Poco dopo l’inizio del campionato 1962-‘63, il 4 ottobre 1962, il centrocampista fu ceduto al Torino e, dopo un infortunio al ginocchio durato diversi mesi, nell’estate del 1964 fu prelevato dall’Inter, la squadra di Helenio Herrera e dell’altro spagnolo, Luis Suárez .
Quel leggendario gol al Liverpool che ricorda anche chi non c’era
Nell’estate del 1966 venne ceduto alla Roma, dove giocò fino al termine della stagione 1969-‘70 e dove ricoprì negli ultimi due anni la carica di capitano.

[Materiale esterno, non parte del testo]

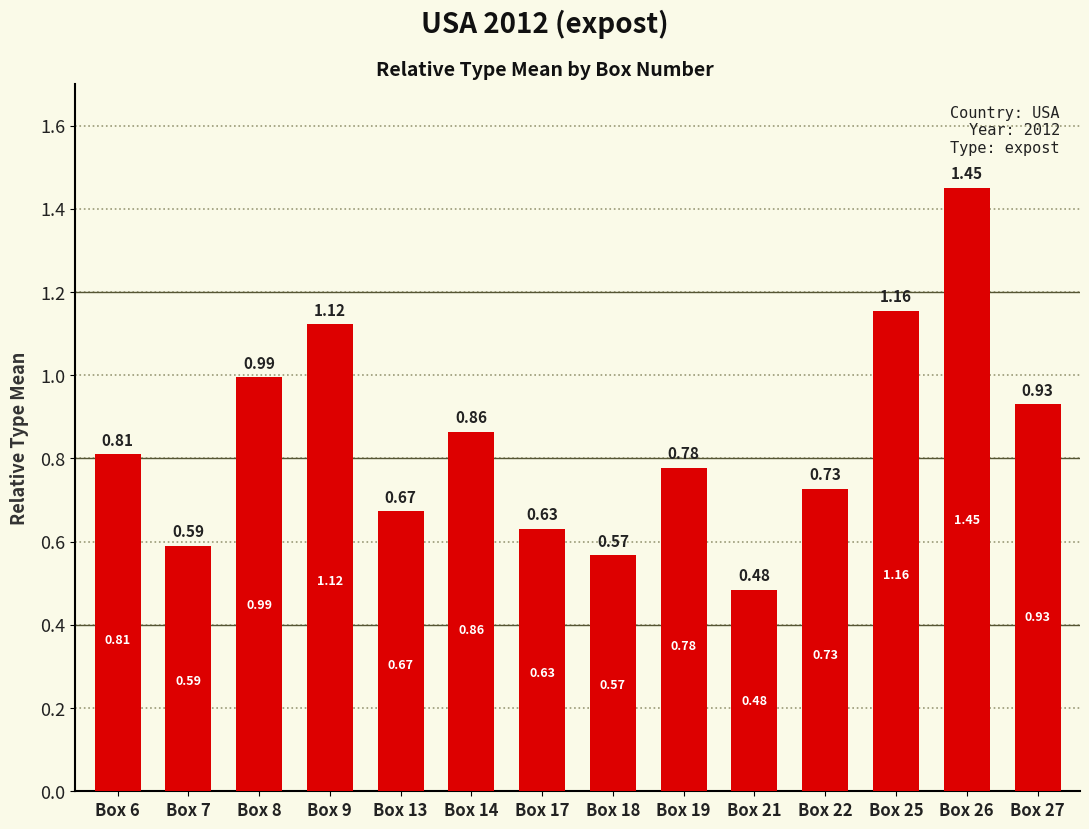

What is the change in value from Box 19 to Box 25?

+0.4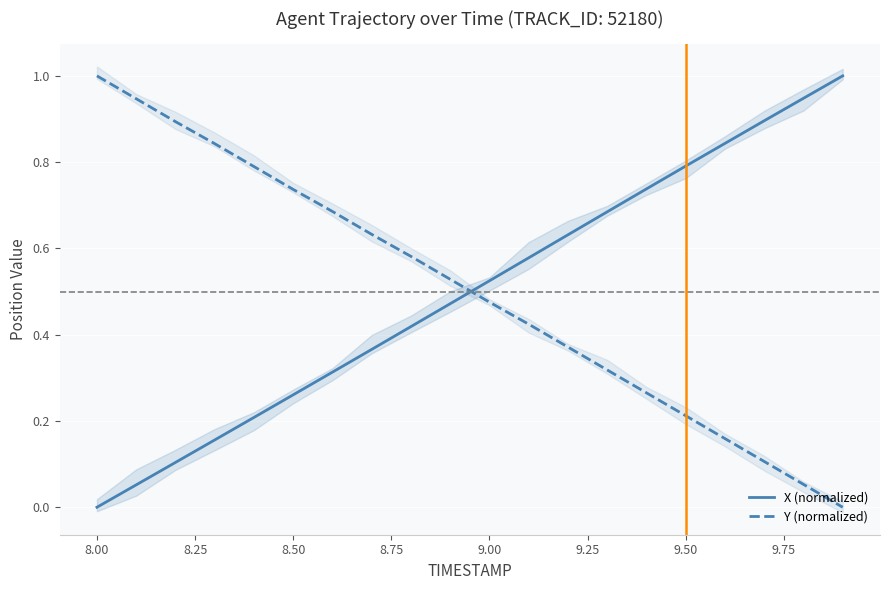

What is the value of the X (normalized) point at the 17th from the left?

0.8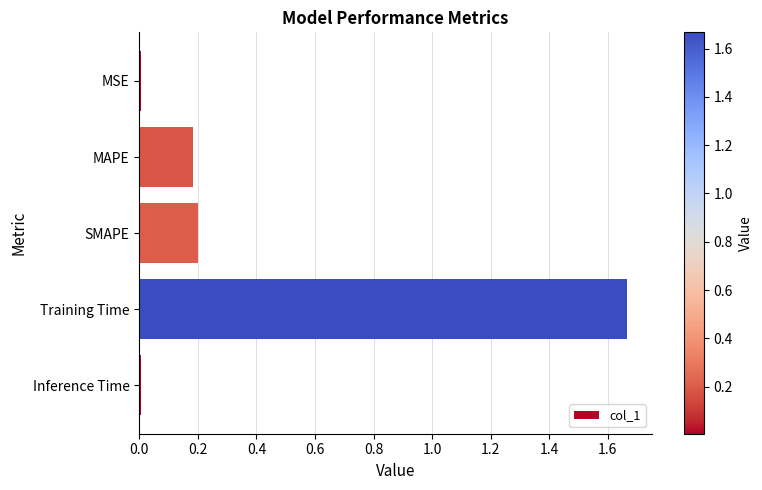

What is the sum of all values?

2.1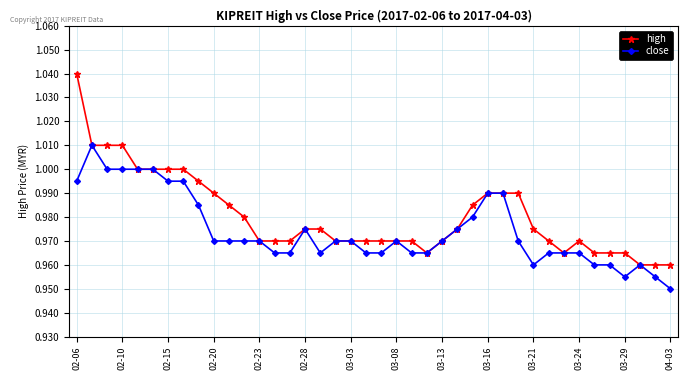

Which series has the largest range (max minus min)?

high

La sua partenza dalla squadra della Capitale, con la quale vinse la Coppa Italia 1968-‘69, avvenne per divergenze con l’allenatore, ancora lui, il Mago Herrera.
Nello stesso anno ritornò in Spagna, ma a causa del suo alto stipendio ebbe difficoltà a trovare un ingaggio, così il suo addio ufficiale avvenne il 6 gennaio 1971 in una partita di beneficenza al Bernabéu.

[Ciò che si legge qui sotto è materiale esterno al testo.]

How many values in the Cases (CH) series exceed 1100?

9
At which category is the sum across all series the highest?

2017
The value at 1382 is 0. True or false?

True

Ritornò alle dipendenze dell’Atlético Madrid nel ruolo tecnico tra il 1975 e il 1985, dove fu secondo allenatore di Luis Aragonés e allenatore della filiale, l’Atlético Madrileño, che guidò all’approdo in Seconda divisione (1979-‘80).
Poi, tra il 1985 e il febbraio 1988, ha allenato il Granada, squadra di Seconda divisione, e nel dicembre dello stesso anno ha assunto la guida del Figueras di Girona, per poi, nel febbraio 1990 tornare all’Atlético.
Ha poi diretto la prima squadra dei materassai: anche se finì quarta in campionato, la cattiva immagine e gli scarsi risultati nei tornei estivi, come il Carranza, portarono il vulcanico Jesús Gil a licenziarlo il 26 giugno 1990. In cambio gli offrì di continuare nello staff tecnico, ma lui rifiutò.
Con Helenio Herrera nell’Inter (a sinistra) e nella Roma
Assente dalla panchina per un anno e mezzo, nel gennaio 1992 firma per il Murcia, ma a fine stagione la squadra retrocede in Seconda B per non essere diventata una società sportiva per azioni. Peiró rimase alla guida del club, ma nel gennaio 1993 fu licenziato.
Per lungo tempo lontano dal calcio, nel dicembre 1997 firmò per il Badajoz, dove concluse la stagione.
La destinazione successiva, nell’estate del 1998, fu il Málaga, che diresse fino a giugno 2003. Jesús Samper lo ha ingaggiato nel luglio dello stesso anno per allenare il Murcia, ma a gennaio venne licenziato. Fu il suo ritiro dalle panchine.
Come giocatore della nazionale, Peiró ha debuttato con la squadra B nel 1956 e quello stesso anno con la prima squadra, nella quale ha giocato un totale di 12 incontri. Disputò i Mondiali del 1962 in Cile e si ritirò dalla Roja durante i Mondiali in Inghilterra nel 1966.